We remain watchful of geo-political developments as well as policy directions in the major economies, in particular US and China. The new geo-political risk arising from the Israel-Hamas conflict, and the risk that it may potentially spread in the Middle East has added to the uncertainties. US economic and inflation data and interest rate policy responses will affect market sentiments and liquidity. In Asia, the focus is on the pace of China’s economic recovery which has been weaker than expected. The Chinese property sector continues to face severe challenges, and any sign of stabilization will have positive catalyst for the economy and risk assets. The Chinese government has announced various support measures to help the economy, and the market expectation is that more will be required.

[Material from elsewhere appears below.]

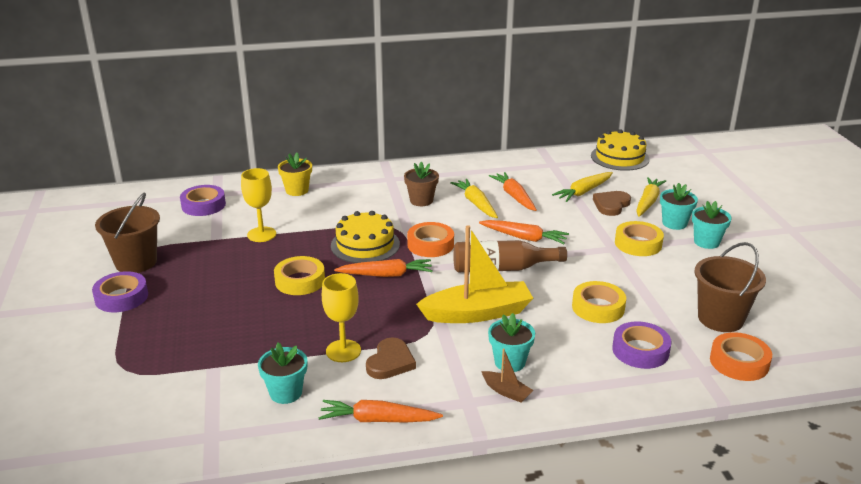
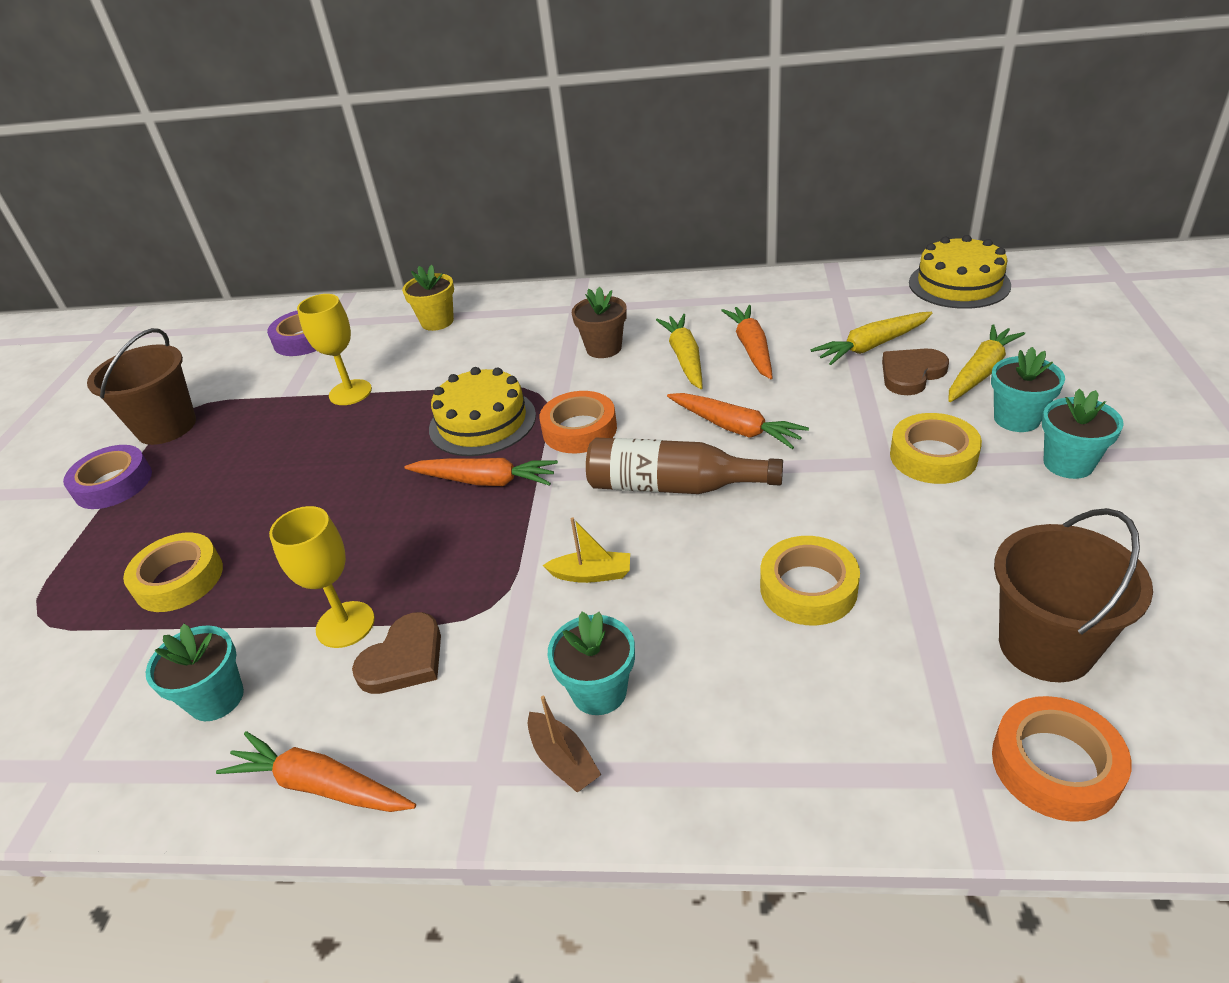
camera: 20 degrees right, 10 degrees up
yellow tape [274,256,325,295] -> yellow tape moved to [123,532,223,612]
yellow boat [416,225,533,323] -> yellow boat [542,517,630,583], size x0.44
purple tape [612,322,671,369] -> none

While we are cautiously optimistic, there remains headwind for risk assets, including continuation of high interest rate and its impact on economic activities, and slower than expected economic growth in China, as well as the still relatively high valuations in the developed markets. The continuing geo-political tension in Europe and in East Asia, and the new conflict in the Middle East will keep risk premium elevated at times and result in markets volatility. We will be watchful on these.
The market corrections in Chinese equities and their depressed valuation may offer potential upside on expansionary Chinese policies to support economic activities.
We continue to apply our strategy of focusing on identifying fundamentally healthy companies with low valuations, low leverage, high growth, robust management and a strong track record, and adherence to our investment philosophy of “Never Fully Invest at All Times” which has served us well over the years.
We thank you once again for your continued faith in us, and hope to remain good stewards in our endeavour to protect and grow your capital.
This article is solely for information purposes. It is not intended as an offer or solicitation for the purchase or sale of any financial instrument, investment product or service. The information contained herein does not have any regard to the specific investment objectives, financial situation or particular needs of any person. Investors may wish to seek advice from a financial advisor before making any investment decision. Past performance is not indicative of future results. An investment is subject to investment risks, including the possible loss of the principal amount invested.